Quando nos separarmos do mundo, seja o nosso retiro nos lugares mais humildes, menos públicos, e mais apartados das consolações do mundo. Se fores nobre, esconde, quanto puderes, e em coisa alguma mostres, a limpeza e nobreza de tua linhagem, para que não pareças nas palavras um e nas obras outro, nas palavras, pregando humildade, e, nas obras, vaidade. Ninguém peregrinou tanto como aquele grande Patriarca, a quem foi dito: Sai de tua terra e do meio de teus parentes e da casa de teus pais. Assim foi ele chamado a viver entre gente barbara e de língua estranha. Os que procuraram imitar esta tão admirável peregrinação, algumas vezes foram pelo Senhor levantados a grande glória; entretanto, aquele que é verdadeiramente humilde deve escusar-se a esta glória, e defender-se dela com o escudo da humildade, posto que divinamente lhe seja concedida. Quando os demônios nos louvam por esta virtude da peregrinação, ou por outra qualquer insigne virtude, devemos logo recorrer com grande atenção à memória daquele Senhor, que peregrinou por nós desde o Céu até a terra; e acharemos que, ainda mesmo que vivêssemos por todos os séculos, não poderíamos imitar a pureza desta peregrinação. Qualquer afeição desordenada de parentes ou não parentes, que pouco a pouco nos acarreta ao amor das coisas do mundo e amortece em nós o fogo do amor de Deus, há de ser evitada com toda a diligência; pois, assim como é impossível olhar com um dos olhos o Céu e com o outro a terra, assim também o é, estando com o corpo e com o espírito afeiçoados ao mundo, dedicar afeição pura às coisas do Céu. »
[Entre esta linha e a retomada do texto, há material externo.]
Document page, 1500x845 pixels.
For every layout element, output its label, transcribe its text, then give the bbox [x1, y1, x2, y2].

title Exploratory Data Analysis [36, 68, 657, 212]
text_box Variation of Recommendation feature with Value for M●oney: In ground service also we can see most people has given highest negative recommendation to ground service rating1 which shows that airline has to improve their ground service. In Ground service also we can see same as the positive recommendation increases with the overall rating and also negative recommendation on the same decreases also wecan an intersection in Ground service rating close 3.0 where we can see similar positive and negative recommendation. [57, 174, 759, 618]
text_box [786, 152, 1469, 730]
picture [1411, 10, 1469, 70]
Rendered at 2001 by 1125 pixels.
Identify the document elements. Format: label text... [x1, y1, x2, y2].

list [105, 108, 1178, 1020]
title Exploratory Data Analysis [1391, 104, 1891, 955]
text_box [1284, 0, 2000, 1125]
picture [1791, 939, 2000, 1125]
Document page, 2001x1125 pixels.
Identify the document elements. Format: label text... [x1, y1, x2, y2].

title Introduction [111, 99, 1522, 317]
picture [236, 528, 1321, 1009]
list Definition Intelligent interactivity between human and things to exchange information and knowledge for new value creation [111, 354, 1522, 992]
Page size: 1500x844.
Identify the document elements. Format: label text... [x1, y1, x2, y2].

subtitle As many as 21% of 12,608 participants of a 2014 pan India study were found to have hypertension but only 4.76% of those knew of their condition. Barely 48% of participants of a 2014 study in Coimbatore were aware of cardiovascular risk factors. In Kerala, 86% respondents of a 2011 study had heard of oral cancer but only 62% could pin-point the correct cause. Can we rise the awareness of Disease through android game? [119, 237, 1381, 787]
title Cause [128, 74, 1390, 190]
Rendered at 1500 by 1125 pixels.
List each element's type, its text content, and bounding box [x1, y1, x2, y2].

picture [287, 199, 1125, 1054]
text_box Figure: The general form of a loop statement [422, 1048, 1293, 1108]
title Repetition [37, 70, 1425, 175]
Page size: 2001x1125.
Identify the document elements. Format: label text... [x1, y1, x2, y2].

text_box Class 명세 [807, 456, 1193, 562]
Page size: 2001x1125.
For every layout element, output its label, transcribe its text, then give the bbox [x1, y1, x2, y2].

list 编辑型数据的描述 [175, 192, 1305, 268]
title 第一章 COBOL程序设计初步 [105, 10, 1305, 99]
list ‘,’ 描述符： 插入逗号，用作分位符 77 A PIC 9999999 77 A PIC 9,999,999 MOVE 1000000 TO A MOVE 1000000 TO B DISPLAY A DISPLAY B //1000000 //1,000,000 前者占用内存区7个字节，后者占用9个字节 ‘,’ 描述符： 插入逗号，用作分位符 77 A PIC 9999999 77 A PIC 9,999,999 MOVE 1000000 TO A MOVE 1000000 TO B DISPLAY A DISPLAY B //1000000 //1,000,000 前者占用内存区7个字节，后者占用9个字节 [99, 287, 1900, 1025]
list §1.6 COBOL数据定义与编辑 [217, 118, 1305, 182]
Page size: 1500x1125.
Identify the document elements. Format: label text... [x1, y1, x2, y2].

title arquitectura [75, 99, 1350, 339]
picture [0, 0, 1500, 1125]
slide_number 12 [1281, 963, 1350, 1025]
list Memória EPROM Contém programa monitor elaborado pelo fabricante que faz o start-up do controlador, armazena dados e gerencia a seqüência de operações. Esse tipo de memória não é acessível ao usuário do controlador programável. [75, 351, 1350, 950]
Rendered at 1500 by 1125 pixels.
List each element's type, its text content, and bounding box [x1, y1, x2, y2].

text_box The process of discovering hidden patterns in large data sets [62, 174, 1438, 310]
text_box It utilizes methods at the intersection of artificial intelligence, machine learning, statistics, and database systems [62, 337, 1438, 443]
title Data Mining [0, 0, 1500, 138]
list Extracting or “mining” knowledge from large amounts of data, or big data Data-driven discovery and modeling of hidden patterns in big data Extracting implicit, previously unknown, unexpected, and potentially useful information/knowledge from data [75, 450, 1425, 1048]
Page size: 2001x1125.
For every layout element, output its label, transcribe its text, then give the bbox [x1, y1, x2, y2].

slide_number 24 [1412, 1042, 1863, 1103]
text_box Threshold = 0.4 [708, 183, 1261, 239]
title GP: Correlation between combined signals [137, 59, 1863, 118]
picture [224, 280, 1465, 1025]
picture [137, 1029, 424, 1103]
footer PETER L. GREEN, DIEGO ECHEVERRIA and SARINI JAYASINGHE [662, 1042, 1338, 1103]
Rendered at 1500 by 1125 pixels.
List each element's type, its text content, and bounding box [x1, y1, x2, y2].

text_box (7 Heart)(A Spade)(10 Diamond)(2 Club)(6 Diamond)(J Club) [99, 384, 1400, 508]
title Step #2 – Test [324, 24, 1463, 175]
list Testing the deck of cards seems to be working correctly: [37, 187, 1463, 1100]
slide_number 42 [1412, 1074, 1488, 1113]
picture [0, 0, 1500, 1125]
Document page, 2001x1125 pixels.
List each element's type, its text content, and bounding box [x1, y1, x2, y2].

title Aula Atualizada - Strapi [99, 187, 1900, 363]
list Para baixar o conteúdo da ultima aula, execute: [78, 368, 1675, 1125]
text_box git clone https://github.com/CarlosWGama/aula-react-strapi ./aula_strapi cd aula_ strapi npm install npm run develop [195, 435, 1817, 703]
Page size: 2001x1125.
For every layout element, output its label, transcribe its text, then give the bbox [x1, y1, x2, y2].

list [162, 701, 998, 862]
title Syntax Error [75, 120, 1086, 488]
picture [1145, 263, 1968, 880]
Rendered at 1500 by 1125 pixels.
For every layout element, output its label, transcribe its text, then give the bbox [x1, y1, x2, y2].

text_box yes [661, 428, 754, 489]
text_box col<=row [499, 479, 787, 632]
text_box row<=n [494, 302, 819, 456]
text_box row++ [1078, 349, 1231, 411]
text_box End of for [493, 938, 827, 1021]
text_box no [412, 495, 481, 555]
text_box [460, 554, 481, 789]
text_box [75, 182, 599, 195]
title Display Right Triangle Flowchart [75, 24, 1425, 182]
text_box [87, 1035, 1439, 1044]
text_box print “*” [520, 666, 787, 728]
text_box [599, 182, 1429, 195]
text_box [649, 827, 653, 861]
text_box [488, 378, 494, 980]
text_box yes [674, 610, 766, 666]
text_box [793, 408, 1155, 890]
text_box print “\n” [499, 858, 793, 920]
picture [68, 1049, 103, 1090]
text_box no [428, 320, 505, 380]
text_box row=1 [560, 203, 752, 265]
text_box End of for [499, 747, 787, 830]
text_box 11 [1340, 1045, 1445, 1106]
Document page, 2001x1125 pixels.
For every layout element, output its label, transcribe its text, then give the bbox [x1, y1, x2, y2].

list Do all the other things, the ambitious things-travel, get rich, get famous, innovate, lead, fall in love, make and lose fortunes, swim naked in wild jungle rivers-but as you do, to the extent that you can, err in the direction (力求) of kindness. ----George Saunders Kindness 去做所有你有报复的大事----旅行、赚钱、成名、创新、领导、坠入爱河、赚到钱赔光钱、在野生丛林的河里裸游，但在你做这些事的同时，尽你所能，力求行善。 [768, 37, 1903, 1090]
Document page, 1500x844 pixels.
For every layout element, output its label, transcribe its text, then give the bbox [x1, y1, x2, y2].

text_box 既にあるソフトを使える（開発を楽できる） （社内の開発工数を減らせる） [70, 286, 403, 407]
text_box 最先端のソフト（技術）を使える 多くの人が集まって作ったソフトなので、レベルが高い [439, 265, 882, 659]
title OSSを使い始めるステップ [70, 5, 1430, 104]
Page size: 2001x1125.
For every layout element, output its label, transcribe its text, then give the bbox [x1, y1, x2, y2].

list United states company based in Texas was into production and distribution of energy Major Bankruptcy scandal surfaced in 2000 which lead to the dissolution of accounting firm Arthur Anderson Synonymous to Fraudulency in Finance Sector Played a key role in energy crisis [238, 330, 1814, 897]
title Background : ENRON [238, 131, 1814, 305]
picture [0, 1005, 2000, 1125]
Com grande trabalho e fadiga se alcança a virtude e se formam os bons costumes; e pode acontecer que aquilo que com muito trabalho, e em muito tempo, se alcançou, em pouco tempo se perca. Aquele que, depois de ter renunciado ao mundo, quer viver e conversar com os homens do mundo, ou morar perto deles, é certo que há de cair nos mesmos perigos e enlaçar seu coração nos mesmos pensamentos. E se não se enlaçar, ao menos julgando e condenando aos que assim se enlaçam, ele também se enlaçará.